Is $X=(x^2-yx, y^2-xz, z^2-x^2y) $ isomorphic to $ \mathbb A_{K}^1$?

Question

Is the algebraic affine set $X=(x^2-yx, y^2-xz, z^2-x^2y) \subset \mathbb A_{K}^3$ isomorphic to $ \mathbb A_{K}^1$?

Any hints and comments would be highly appreciated.

Answer 1

You can just compute what this is: the first two generators $x^2-yx=y^2-xz=0$ define the intersection between the union of two planes and a cone. The first condition $x(x-y)=0$ tells you $x=0$ or $x=y$ and the second condition tells you that if $x=0$ then $y=0$ and $z$ can be anything so you get the $z$-axis. In the second case $x\neq 0$ implies $x=y$ which therefore implies $x=y=z$ (look at the second condition), and so far we have the union of the $z$-axis and the line ${x=y=z}$. Now impose final condition $z^2-x^2y=0$. If $x=0$ then $y=0$ and hence $z=0$ as well. If $x\neq 0$ then $x=y=z$ and the third condition says (by plugging in $x$ for $z$ and $y$) that $x^2-x^3=0$ which means $x=1$ giving us another point $(1,1,1)$. So this variety is just two points $(0,0,0),(1,1,1)$.

Edit: to address the comment: There are several ways to see this:

First way: You can basically perform the same argument/computation in the context of the coordinate rings by duality. For example, $K[x,y,z]/(f_1,f_2,f_3)$ can be thought of as the composition of the maps $$K[x,y,z] \to K[x,y,z]/(f_1) \to (K[x,y,z]/(f_1))/(\bar{f_2}) \cong K[x,y,z]/(f_1,f_2)\to K[x,y,z]/I \cong (K[x,y,z]/(f_1,f_2))/(\bar{f_3})$$ where $\bar{f}$ is understood to be the image in the appropriate quotient ring.
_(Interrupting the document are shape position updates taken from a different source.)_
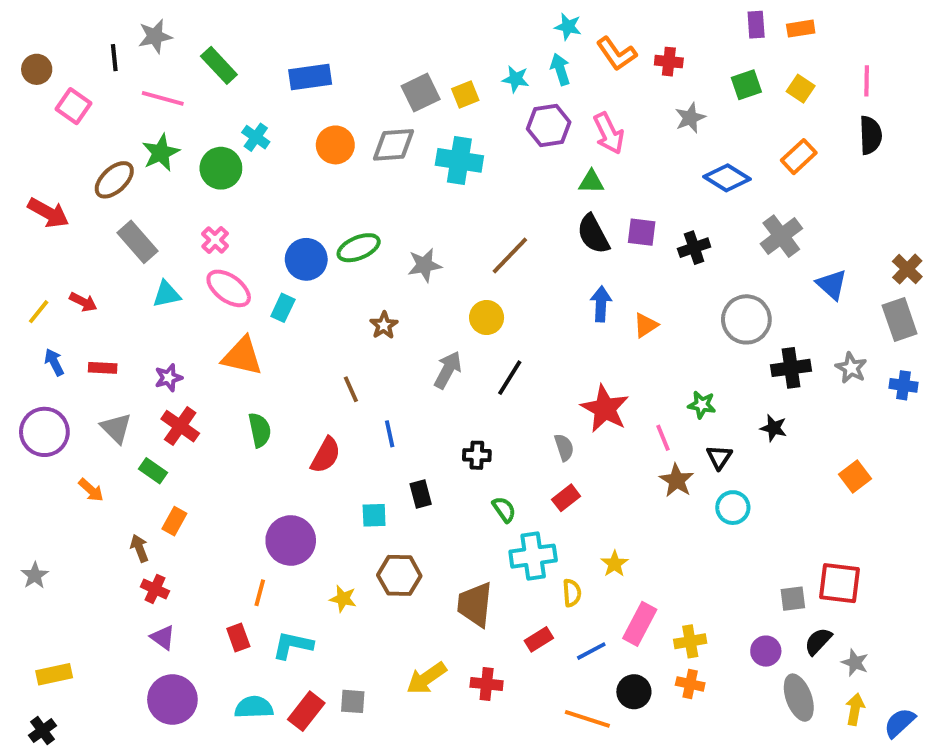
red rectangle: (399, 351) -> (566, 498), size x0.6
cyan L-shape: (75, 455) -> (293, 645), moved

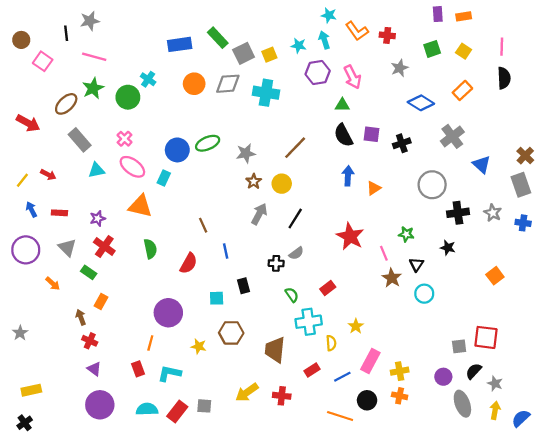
green rectangle: (219, 65) -> (218, 38), moved
brown star: (384, 325) -> (254, 181), moved
gray semicircle: (564, 447) -> (296, 253), moved, turned 72

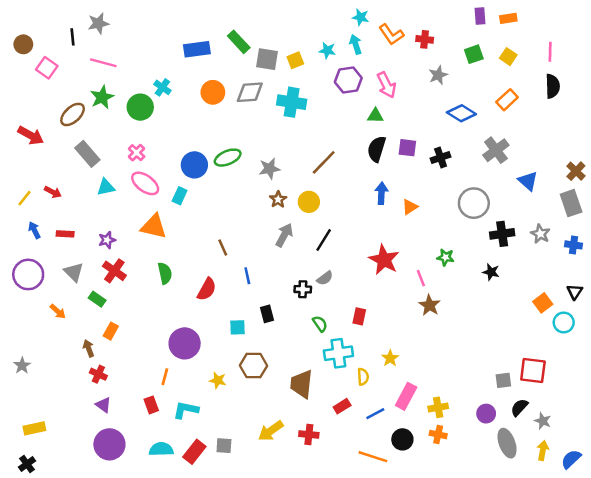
gray square: (244, 53) -> (267, 59), turned 35
black semicircle: (343, 135) -> (377, 149), turned 45
black triangle: (416, 264) -> (575, 292), moved
red rectangle: (328, 288) -> (359, 316), turned -40
cyan circle: (424, 294) -> (564, 322), moved

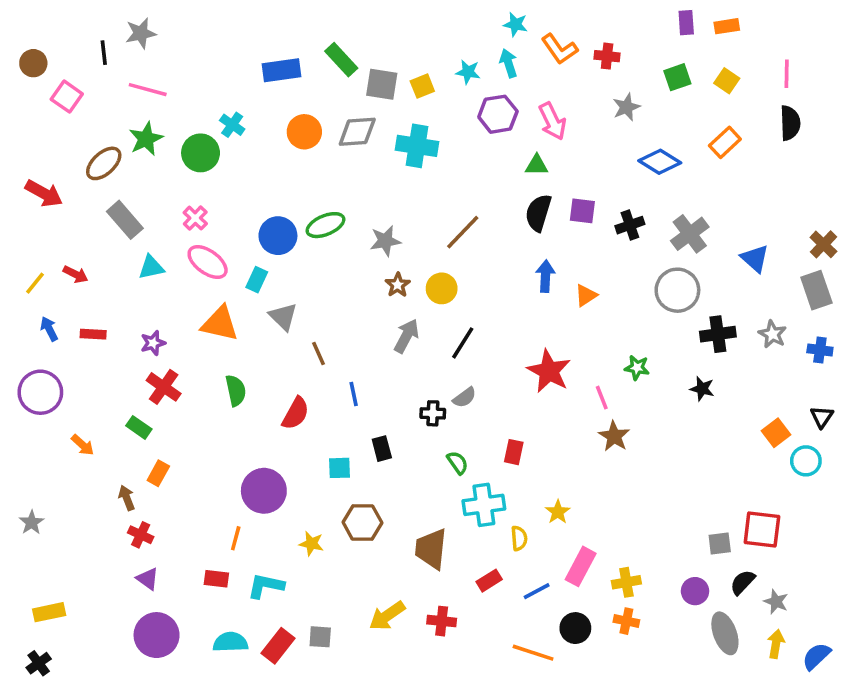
gray cross: (496, 150) -> (690, 234), moved
gray triangle: (74, 272) -> (283, 317), moved
red rectangle: (151, 405) -> (216, 579), turned -63

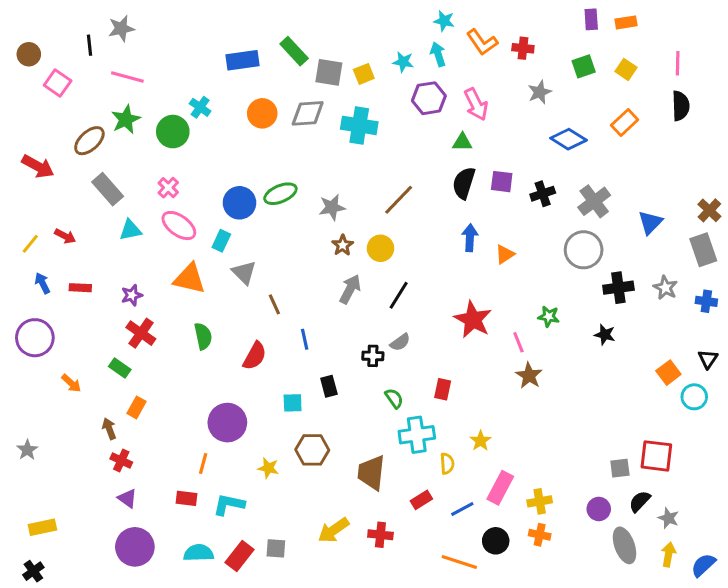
blue triangle: (755, 258) -> (650, 222), turned 32

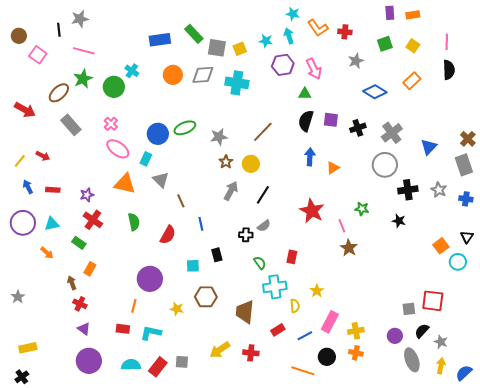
cyan triangle: (130, 230) -> (52, 224), moved

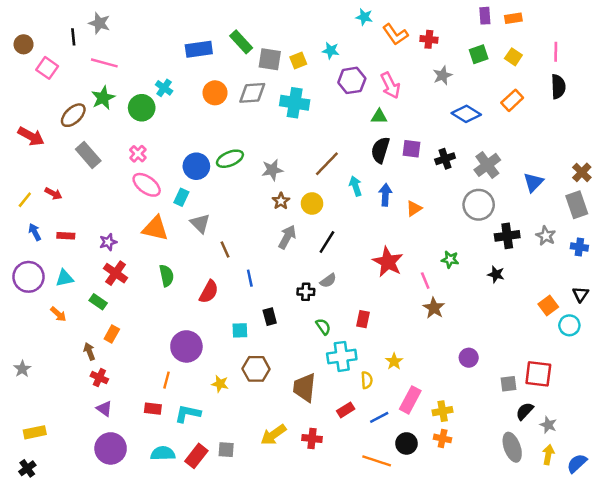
gray star: (80, 19) -> (99, 23), turned 30
cyan arrow: (289, 36) -> (356, 186), moved
purple circle: (395, 336) -> (469, 358), moved

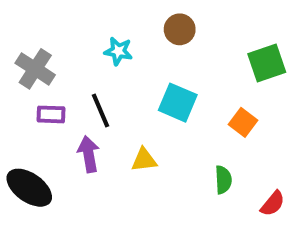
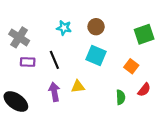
brown circle: (180, 29) -> (96, 27), moved
purple arrow: (89, 154) -> (54, 92), moved
red semicircle: (273, 204) -> (144, 90), moved

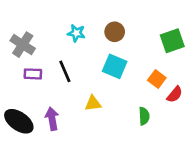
red semicircle: (144, 90) -> (175, 94), moved
purple arrow: (54, 92) -> (52, 119), moved

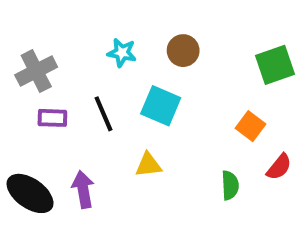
gray cross: (23, 45) -> (36, 71), turned 30
cyan square: (115, 66) -> (161, 106), moved
red semicircle: (175, 94) -> (279, 167), moved

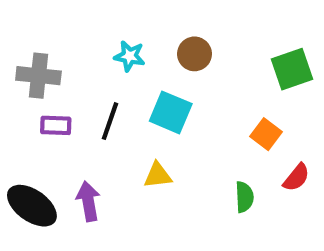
gray cross: (36, 71) -> (38, 76), turned 33
black line: (104, 114) -> (110, 121), turned 42

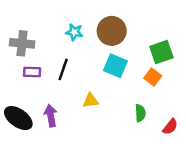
brown circle: (195, 54) -> (112, 31), size x1.5
green square: (292, 69) -> (161, 52), moved
cyan square: (171, 112) -> (115, 66), moved
red semicircle: (296, 177) -> (170, 127), moved

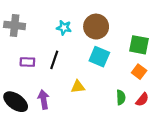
gray cross: (22, 43) -> (15, 25), moved
green square: (161, 52) -> (139, 45), turned 30
orange square: (153, 77) -> (139, 72), moved
red semicircle: (170, 127) -> (142, 100), moved

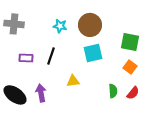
cyan square: (99, 57) -> (93, 53), turned -36

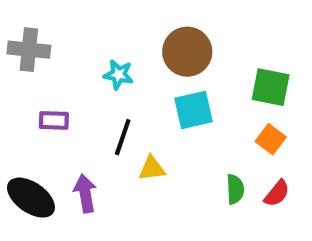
cyan star: (60, 26) -> (118, 75), moved
black line: (51, 56) -> (123, 137), moved

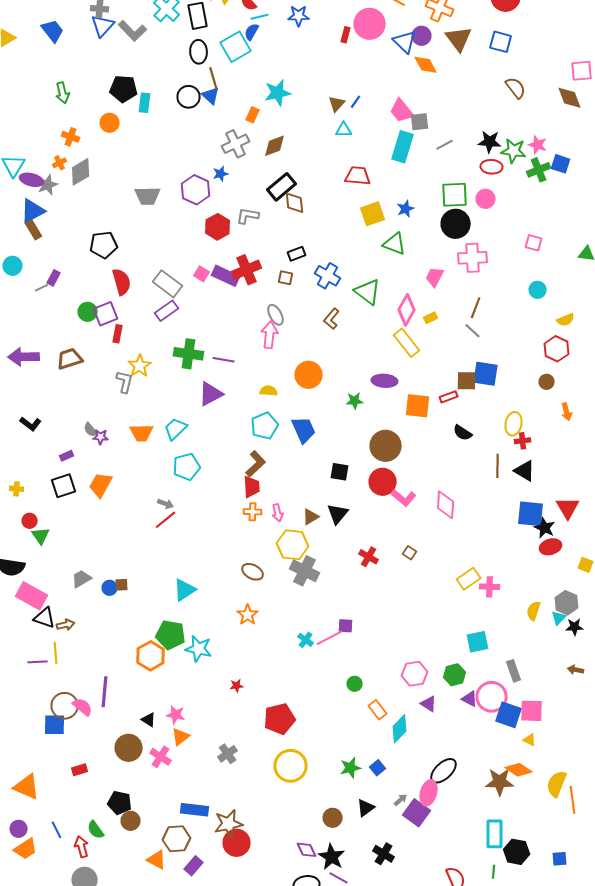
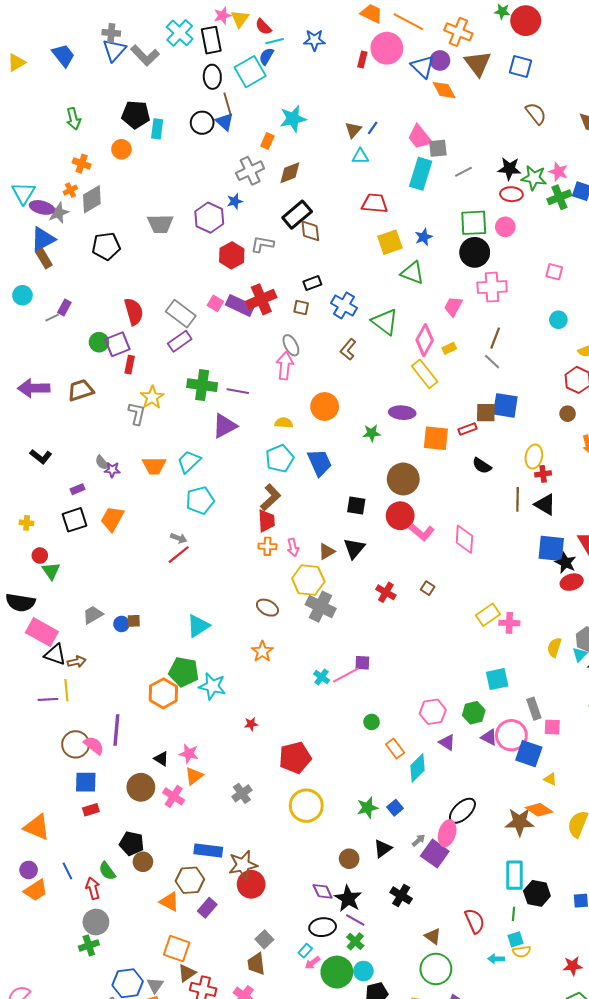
black pentagon: (104, 245) -> (106, 246), moved
pink square: (532, 711) -> (552, 727), moved, size x0.7
blue square: (55, 725) -> (86, 782), moved

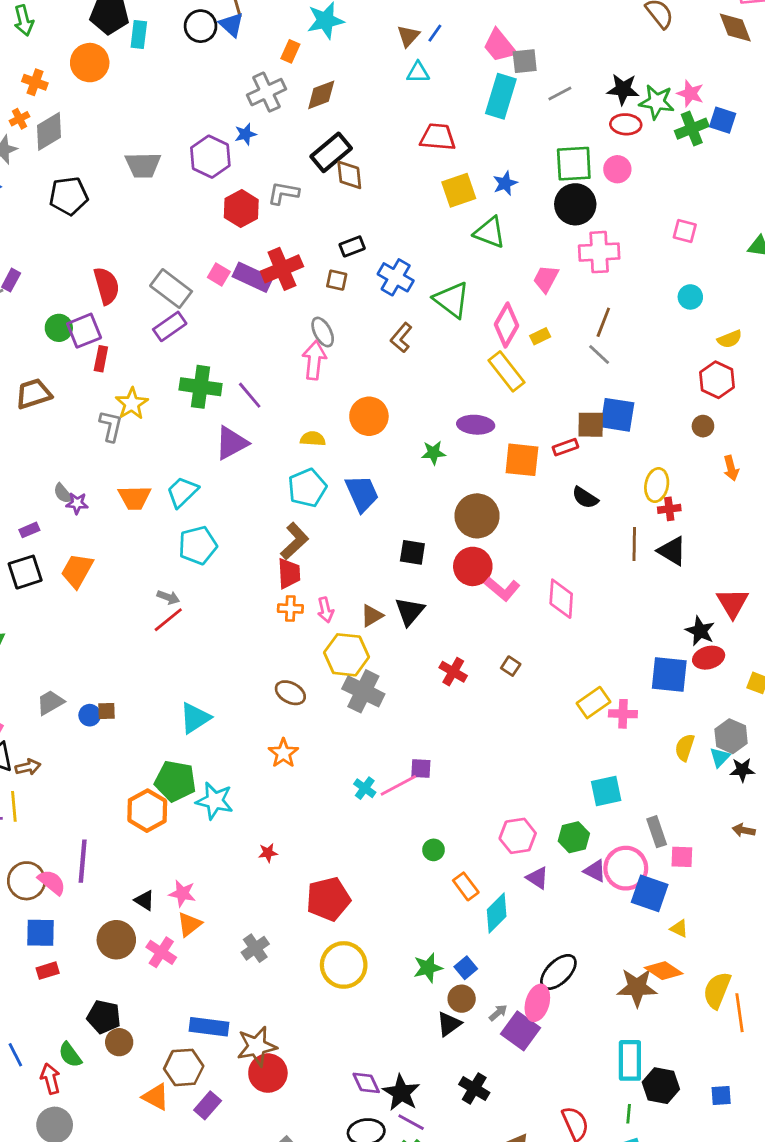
orange circle: (121, 149) -> (90, 63), size x1.4
purple line: (238, 391) -> (250, 395), turned 40
blue square: (551, 548) -> (669, 674), moved
brown circle: (349, 859) -> (462, 999), moved

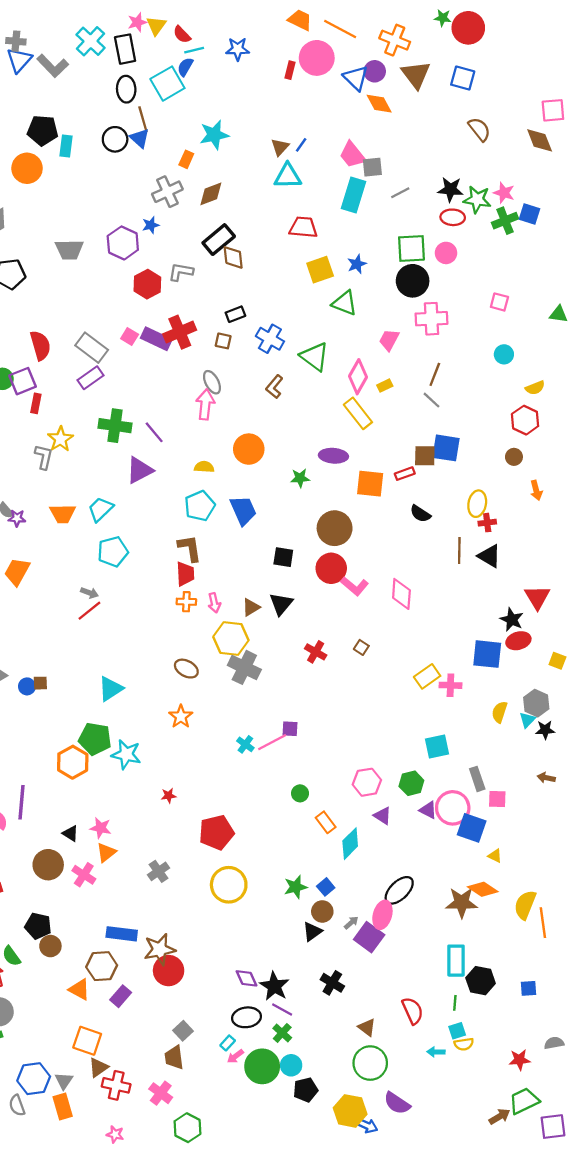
cyan triangle: (418, 72) -> (288, 176), size x1.5
brown L-shape: (295, 541) -> (190, 548), turned -56

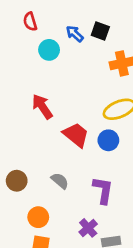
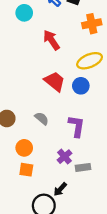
cyan circle: (49, 50) -> (24, 13), moved
red arrow: (42, 107) -> (51, 40), moved

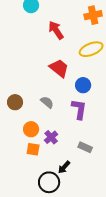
blue circle: (81, 86) -> (83, 85), moved
purple cross: (64, 157) -> (51, 137), moved
gray rectangle: (83, 167) -> (85, 147), turned 32

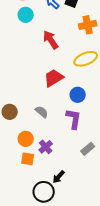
red trapezoid: (59, 68) -> (54, 78), turned -70
gray rectangle: (85, 147) -> (88, 149), moved, turned -64

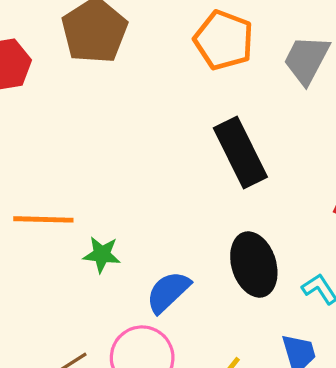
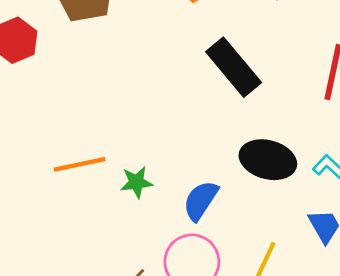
black ellipse: (254, 265) -> (268, 160), turned -44

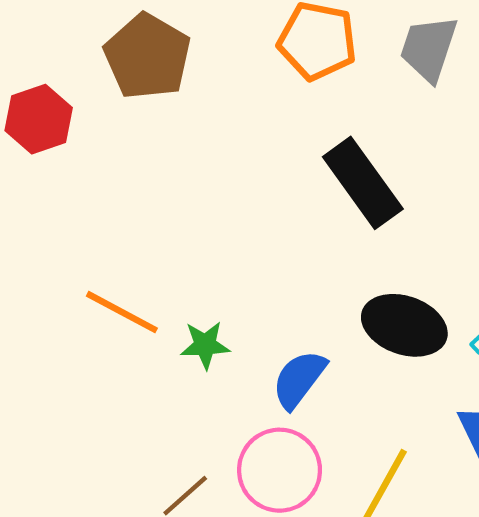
orange line: (80, 164) -> (122, 312), turned 36

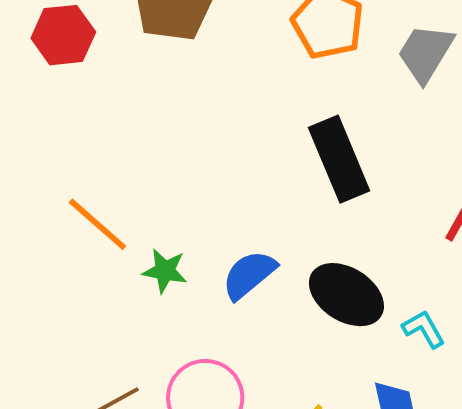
blue semicircle: (299, 379) -> (249, 275), moved

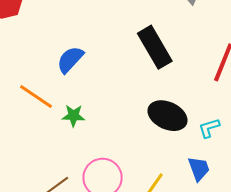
blue semicircle: (249, 275) -> (70, 60), moved
cyan L-shape: (424, 329) -> (209, 128), turned -70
As before we begin $K[x,y,z] \to K[x,y,z]/(x(x-y)) \hookrightarrow K[x,y,z]/(x) \times K[x,y,z]/(x-y)$ identifies our first quotient with a subring of the coordinate rings of the two planes. Composing each of the factors with the canonical projection onto the quotient by $(\bar{y}^2-\bar{x}\bar{z})$ (Image taken in the respective factors) $$\\ \displaystyle \to (K[x,y,z]/(x))/(\bar{y}^2-\bar{x}\bar{z}) \times (K[x,y,z]/(x-y))/(\bar{y}^2-\bar{x}\bar{z}) \\ \cong K[y,z]/(y^2) \times K[y,z]/(y^2-yz)$$ Again the second factor embeds into the product of two rings and taking a further quotient by the image of $(z^2-x^2y)$ in each factor we can see that our original ring can be realized as a (subring of) something that looks $\cong K\times K \times K $.

Another (easier) way: Supposing $K[x,y,z]/I$ is isomorphic to affine space, then it must be smooth of dimension 1. Hence the Jacobian matrix $(\frac{\partial f_i}{\partial x_j})_{ij}$ should have rank $3-1=2$ at all points of the variety, but it is a quick computation to see that the rank is zero at the origin, contradiction.